---- Text under study
These are a pysano
cmd.txt
templates for running jobs on the HCI nodes at CHPC. These
could be converted to a slurm script for direct execution on CHPC as necessary by
replacing paths and adding headers.
Carefully check the header lines at the top of the templates, and make adjustments as necessary (email, etc).
Contact the Core if you have any issues.
There are two workflows here: Novoalign/USeq and Bismark.
Novoalign currently gives a better alignment rate than Bismark/Bowtie2, at the expense of speed. With moderate-sized sequencing projects, you may still time out (10 days) on a single node.
Therefore, split your Fastq reads into a few million reads apiece, and align each job independently on separate nodes (You will thank me later). Split the file manually, or run this script, which maintains compression and executes with multiple threads.
Run the novoalign_part_cmd.txt
alignment on each part. When finished, merge the
resulting bam files into a single bam file with samtools and index.
--------
■ **Prompt 1**
List every software tool or job system named in the notes on the CHPC alignment templates.
■ **Prompt 2**
Rewrite the paragraph of the CHPC template notes that begins "Novoalign currently gives a better alignment rate" as a short list of its main facts.
■ **Prompt 3**
Write a continuation of the CHPC alignment template notes, starting after their final sentence.
---- Source data
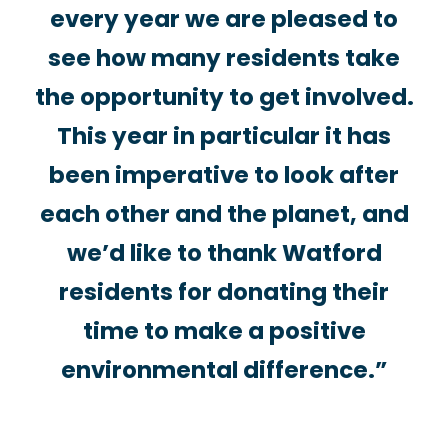
every year we are pleased to
see how many residents take
the opportunity to get involved.
This year in particular it has
been imperative to look after
each other and the planet, and
we’d like to thank Watford
residents for donating their
time to make a positive
environmental difference.”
--------
■ **Written response 1**
- pysano
- slurm
- Novoalign
- USeq
- Bismark
- Bowtie2
- samtools

■ **Written response 2**
- Novoalign aligns better than Bismark/Bowtie2 but runs slower.
- A moderate-sized sequencing project can still hit the 10-day time limit on a single node.

■ **Written response 3**
Once you have a single file, you can run the useq_bisulfite_cmd.txt
job with the
sample bam file.
You will need to run additional USeq applications for calling differentially methylated regions. See the USeq documentation.
NOTE The cmd.txt
template files are organism specific. Add or remove the comment marks
as necessary to match your organism genome version. Contact the Core if the genome
version you need doesn't exist.
An example Bismark alignment and initial processing steps are provided in the
bismark_cmd.txt
template file.
This will use the GNomEx sample identifier (e.g. 1234X1) from the Fastq file name as the base name for the output files.
Note the organism parameter at the top and adjust accordingly.